Amazon’s newly launched Data Pipeline will help Amazon Web Services customers get a better grip on handling their data scattered throughout the various AWS data repositories and third-party databases, Amazon CTO Werner Vogels said Thursday.
This tool will make it easy for AWS customers to create automated and scheduled workflows — from DynamoDB and S3 storage to Elastic MapReduce, wherever they’re needed. “It’s pre-integrated with AWS data sources and easily connected to third-party and on-premise data sources,” Vogels said.
The proliferation of data — machine logs, sensor data and plain old database data — is driving the need for automating the flow of that data from databases to storage to applications and back. “You have to put everything in logs which creates even more data … in AWS,” Vogels said.
Users build their workflows with a drag-and-drop interface and schedule them to run periodically. By making it easy to consolidate data in one place, customers will be better able to run big batch analytics on their logs and other information.
There was not a ton of details other than that, but from AWS track record, the service should be available soon. Stay tuned for updates.


This is a great step forward for those who store Big Data sets in the Cloud. It will reduce the administration required to do periodic batch runs of data sets, for sure.
But is Amazon looking at ways to offer in-memory services that would reduce the need for batch schedules? That would be an interesting proposition.
Actually, workflows don’t need to touch EMR. If you have in-memory DBs in EC2, or are using Redshift, for example, you can move data there too.
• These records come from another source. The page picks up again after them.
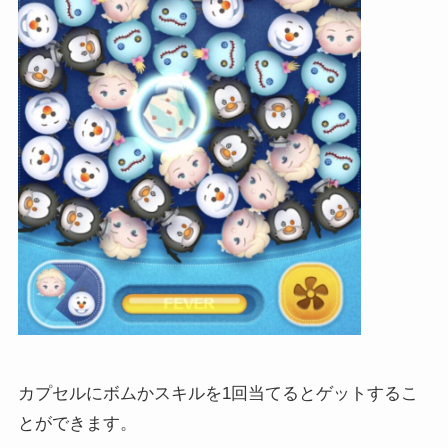
カプセルにボムかスキルを1回当てるとゲットするこ
とができます。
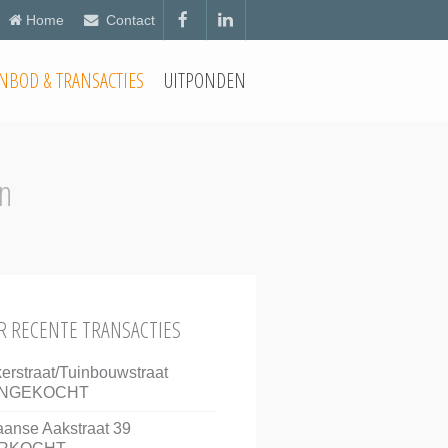
Home
Contact
NBOD & TRANSACTIES
UITPONDEN
n
 RECENTE TRANSACTIES
erstraat/Tuinbouwstraat
NGEKOCHT
anse Aakstraat 39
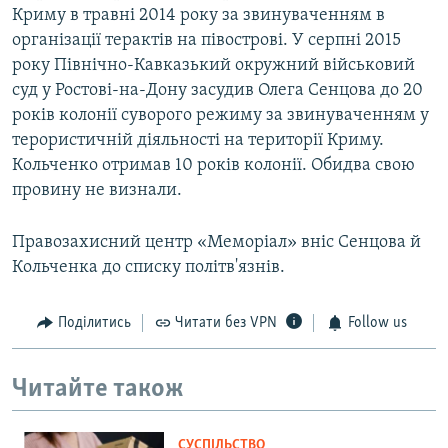
Криму в травні 2014 року за звинуваченням в
організації терактів на півострові. У серпні 2015
року Північно-Кавказький окружний військовий
суд у Ростові-на-Дону засудив Олега Сенцова до 20
років колонії суворого режиму за звинуваченням у
терористичній діяльності на території Криму.
Кольченко отримав 10 років колонії. Обидва свою
провину не визнали.
Правозахисний центр «Меморіал» вніс Сенцова й
Кольченка до списку політв'язнів.
Поділитись
Читати без VPN
Follow us
Читайте також
СУСПІЛЬСТВО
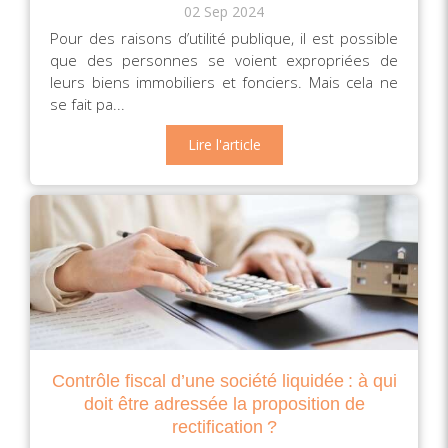
02 Sep 2024
Pour des raisons d’utilité publique, il est possible
que des personnes se voient expropriées de
leurs biens immobiliers et fonciers. Mais cela ne
se fait pa...
Lire l'article
Contrôle fiscal d’une société liquidée : à qui
doit être adressée la proposition de
rectification ?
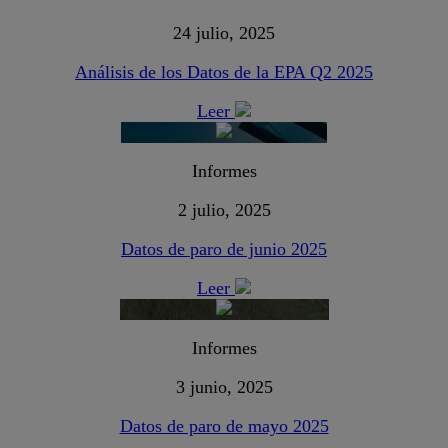
24 julio, 2025
Análisis de los Datos de la EPA Q2 2025
Leer
Informes
2 julio, 2025
Datos de paro de junio 2025
Leer
Informes
3 junio, 2025
Datos de paro de mayo 2025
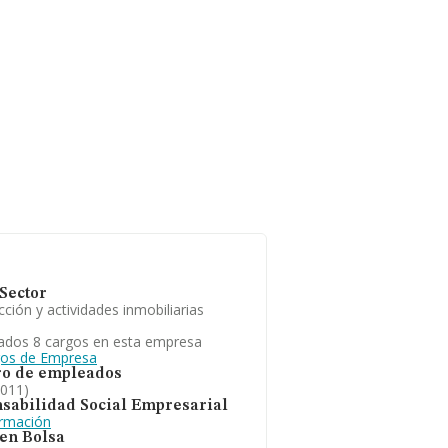
Sector
ción y actividades inmobiliarias
ados 8 cargos en esta empresa
gos de Empresa
o de empleados
2011)
sabilidad Social Empresarial
ormación
 en Bolsa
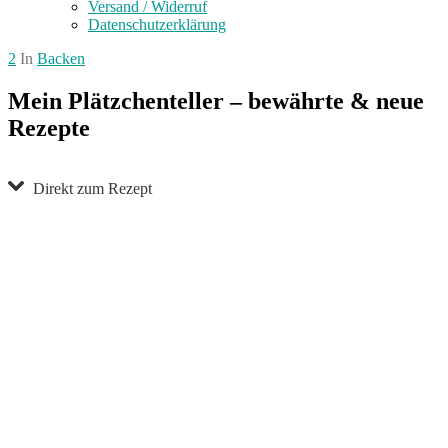
Versand / Widerruf
Datenschutzerklärung
2
In
Backen
Mein Plätzchenteller – bewährte & neue
Rezepte
Direkt zum Rezept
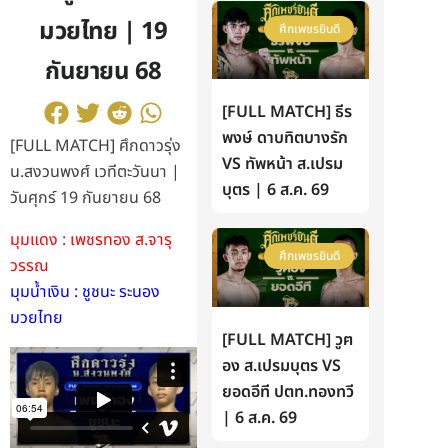
มวยไทย | 19
ศึกเพชรยินดี
กันยายน 68
[FULL MATCH] ธีร
พงษ์ ดาบทิตบางรัก
[FULL MATCH] ศึกดาวรุ่ง
VS ทัพหน้า ส.เปรม
น.สงวนพงศ์ เวทีตะวันนา |
บุตร | 6 ส.ค. 69
วันศุกร์ 19 กันยายน 68
มุมแดง : เพชรทอง ส.จารุ
ศึกเพชรยินดี
วรรณ
มุมน้ำเงิน : ชูชนะ ระนอง
มวยไทย
[FULL MATCH] วูฅ
อง ส.เปรมบุตร VS
ยอดอีที ปตท.ทองทวี
| 6 ส.ค. 69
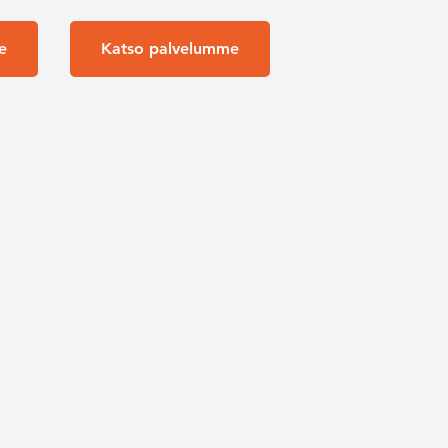
e
Katso palvelumme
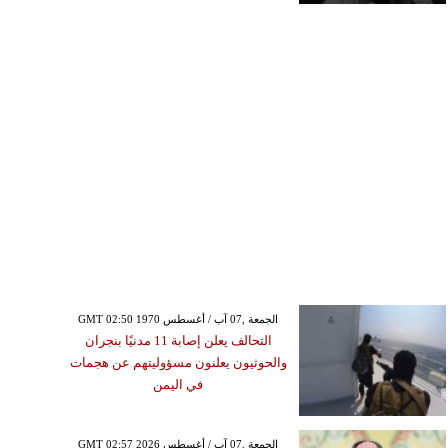
GMT 02:50 1970 الجمعة ,07 آب / أغسطس
التحالف يعلن إصابة 11 مدنيًا بنجران
والحوثيون يعلنون مسؤوليتهم عن هجمات
في اليمن
GMT 02:57 2026 الجمعة ,07 آب / أغسطس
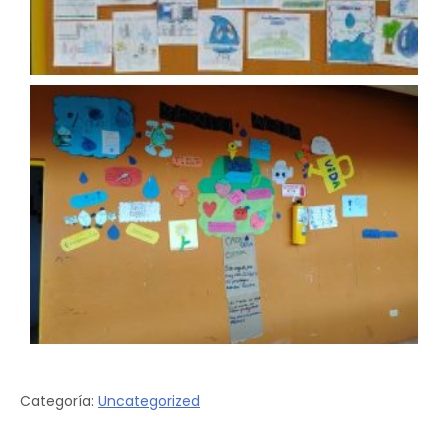
Categoría:
Uncategorized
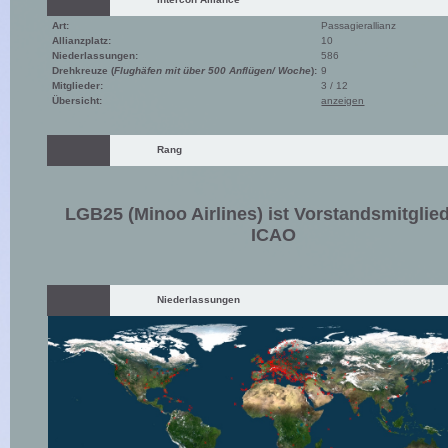
Art:
Passagierallianz
Allianzplatz:
10
Niederlassungen:
586
Drehkreuze (
Flughäfen mit über 500 Anflügen/ Woche
):
9
Mitglieder:
3 / 12
Übersicht:
anzeigen
Rang
LGB25 (Minoo Airlines) ist Vorstandsmitglie
ICAO
Niederlassungen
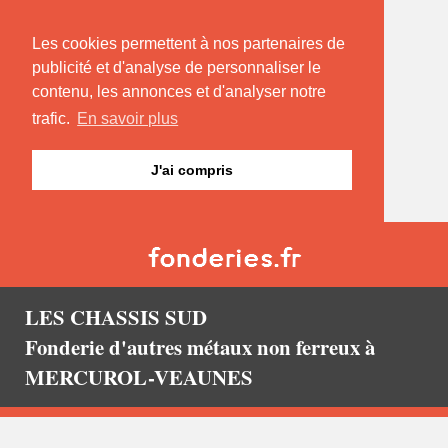
Les cookies permettent à nos partenaires de
publicité et d'analyse de personnaliser le
contenu, les annonces et d'analyser notre
trafic.
En savoir plus
J'ai compris
LES CHASSIS SUD
Fonderie d'autres métaux non ferreux à
MERCUROL-VEAUNES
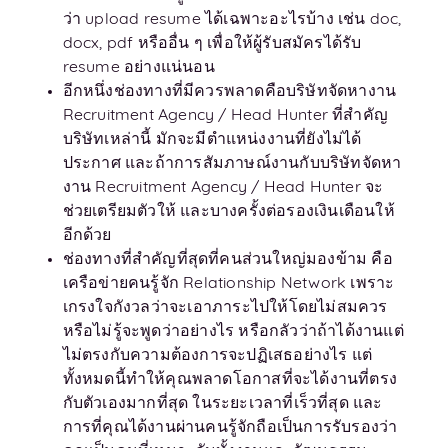
ว่า upload resume ได้เฉพาะอะไรบ้าง เช่น doc,
docx, pdf หรืออื่น ๆ เพื่อให้ผู้รับสมัครได้รับ
resume อย่างแน่นอน
อีกหนึ่งช่องทางที่มีควรพลาดคือบริษัทจัดหางาน
Recruitment Agency / Head Hunter ที่สำคัญ
บริษัทเหล่านี้ มักจะมีตำแหน่งงานที่ยังไม่ได้
ประกาศ และถ้าการสัมภาษณ์งานกับบริษัทจัดหา
งาน Recruitment Agency / Head Hunter จะ
ช่วยเตรียมตัวให้ และบางครั้งต่อรองเงินเดือนให้
อีกด้วย
ช่องทางที่สำคัญที่สุดที่คนส่วนใหญ่มองข้าม คือ
เครือข่ายคนรู้จัก Relationship Network เพราะ
เกรงใจกังวลว่าจะเอาภาระไปให้โดยไม่สมควร
หรือไม่รู้จะพูดว่าอย่างไร หรือกลัวว่าถ้าได้งานแต่
ไม่ตรงกับความต้องการจะปฏิเสธอย่างไร แต่
ทั้งหมดนี้ทำให้คุณพลาดโอกาสที่จะได้งานที่ตรง
กับตัวเองมากที่สุด ในระยะเวลาที่เร็วที่สุด และ
การที่คุณได้งานผ่านคนรู้จักถือเป็นการรับรองว่า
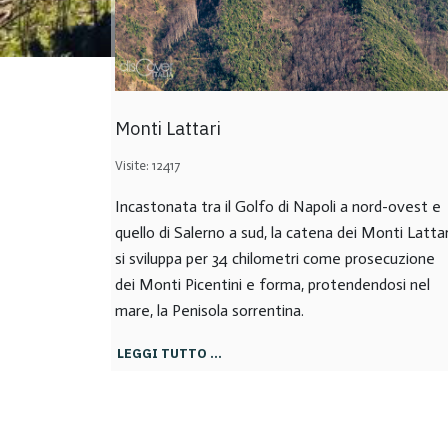
Monti Lattari
Visite: 12417
Incastonata tra il Golfo di Napoli a nord-ovest e
quello di Salerno a sud, la catena dei Monti Lattar
si sviluppa per 34 chilometri come prosecuzione
dei Monti Picentini e forma, protendendosi nel
mare, la Penisola sorrentina.
LEGGI TUTTO …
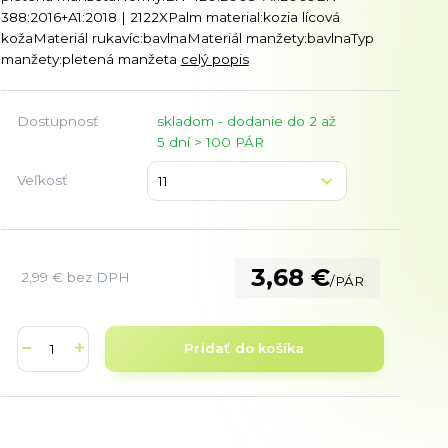
388:2016+A1:2018 | 2122XPalm material:kozia lícová
kožaMateriál rukavíc:bavlnaMateriál manžety:bavlnaTyp
manžety:pletená manžeta
celý popis
Dostupnosť
skladom - dodanie do 2 až
5 dní > 100 PÁR
Veľkosť
3,68 €
2,99 €
bez DPH
/
PÁR
Pridať do košíka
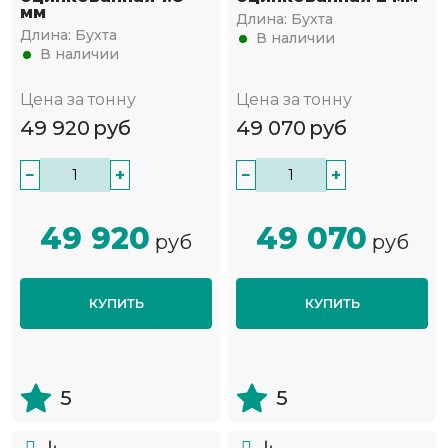
мм
Длина:
Бухта
Длина:
Бухта
В наличии
В наличии
Цена за тонну
Цена за тонну
49 920
руб
49 070
руб
−
+
−
+
49 920
49 070
руб
руб
КУПИТЬ
КУПИТЬ
5
5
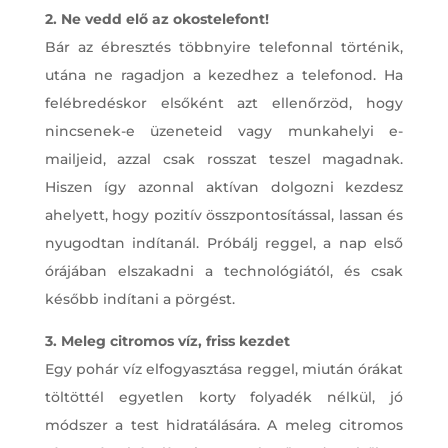
2. Ne vedd elő az okostelefont!
Bár az ébresztés többnyire telefonnal történik,
utána ne ragadjon a kezedhez a telefonod. Ha
felébredéskor elsőként azt ellenőrzöd, hogy
nincsenek-e üzeneteid vagy munkahelyi e-
mailjeid, azzal csak rosszat teszel magadnak.
Hiszen így azonnal aktívan dolgozni kezdesz
ahelyett, hogy pozitív összpontosítással, lassan és
nyugodtan indítanál. Próbálj reggel, a nap első
órájában elszakadni a technológiától, és csak
később indítani a pörgést.
3. Meleg citromos víz, friss kezdet
Egy pohár víz elfogyasztása reggel, miután órákat
töltöttél egyetlen korty folyadék nélkül, jó
módszer a test hidratálására. A meleg citromos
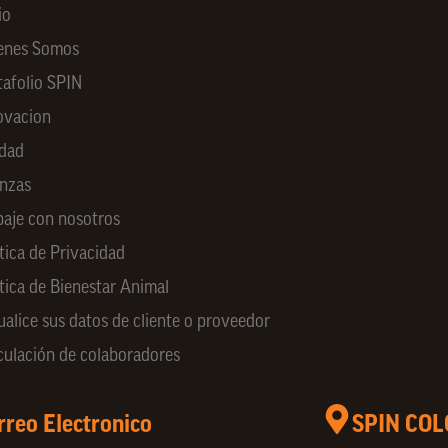
io
enes Somos
tafolio SPIN
ovacion
idad
anzas
baje con nosotros
tica de Privacidad
ítica de Bienestar Animal
ualice sus datos de cliente o proveedor
culación de colaboradores
rreo Electronico
SPIN CO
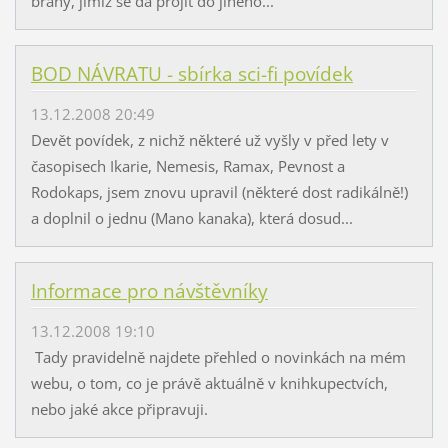
brány, jimiž se dá projít do jiného...
BOD NÁVRATU - sbírka sci-fi povídek
13.12.2008 20:49
Devět povídek, z nichž některé už vyšly v před lety v
časopisech Ikarie, Nemesis, Ramax, Pevnost a
Rodokaps, jsem znovu upravil (některé dost radikálně!)
a doplnil o jednu (Mano kanaka), která dosud...
Informace pro návštěvníky
13.12.2008 19:10
Tady pravidelně najdete přehled o novinkách na mém
webu, o tom, co je právě aktuálně v knihkupectvích,
nebo jaké akce připravuji.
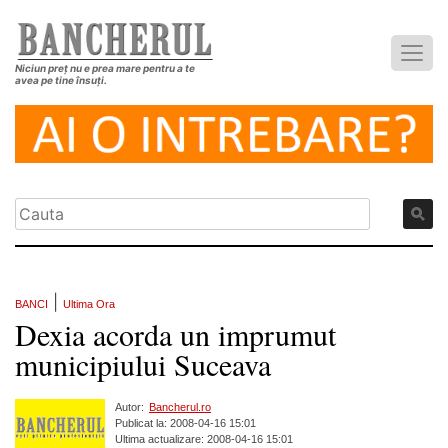
Niciun preț nu e prea mare pentru a te
avea pe tine însuți.
|
BANCI
Ultima Ora
Dexia acorda un imprumut
municipiului Suceava
Autor:
Bancherul.ro
Publicat la: 2008-04-16 15:01
Ultima actualizare: 2008-04-16 15:01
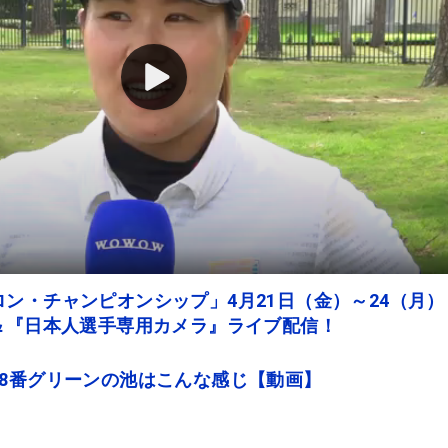
ン・チャンピオンシップ」4月21日（金）～24（月）
＆『日本人選手専用カメラ』ライブ配信！
18番グリーンの池はこんな感じ【動画】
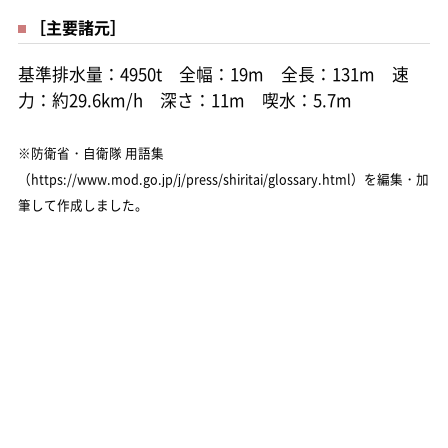
［主要諸元］
基準排水量：4950t 全幅：19m 全長：131m 速
力：約29.6km/h 深さ：11m 喫水：5.7m
※防衛省・自衛隊 用語集
（https://www.mod.go.jp/j/press/shiritai/glossary.html）を編集・加
筆して作成しました。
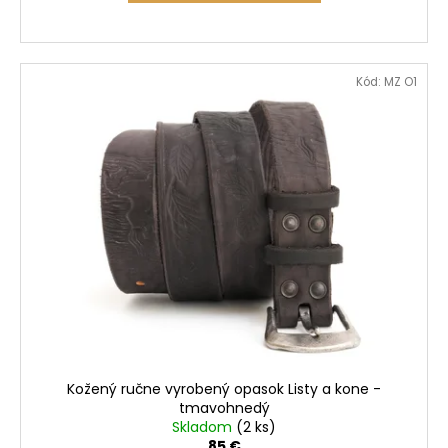
Kód:
MZ O1
Kožený ručne vyrobený opasok Listy a kone -
tmavohnedý
Skladom
(2 ks)
85 €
Or they could go from EMR to an in-memory system. It’s really whatever flow you want, I’ve been told.
As in-memory data grids become the backbone of next-generation on-line applications, their dependency on any specific data storage technologies will become less relevant. AWS’s Data Pipeline Service could cross the divide between local/cloud data and allow HDFS to become the consolidated data storage platform of choice.
More on this here: http://mark.chmarny.com/2012/11/hdfs-has-won-now-de-facto-standard-for.html
Whoa, now that’s something I can use – data pipeline, great idea.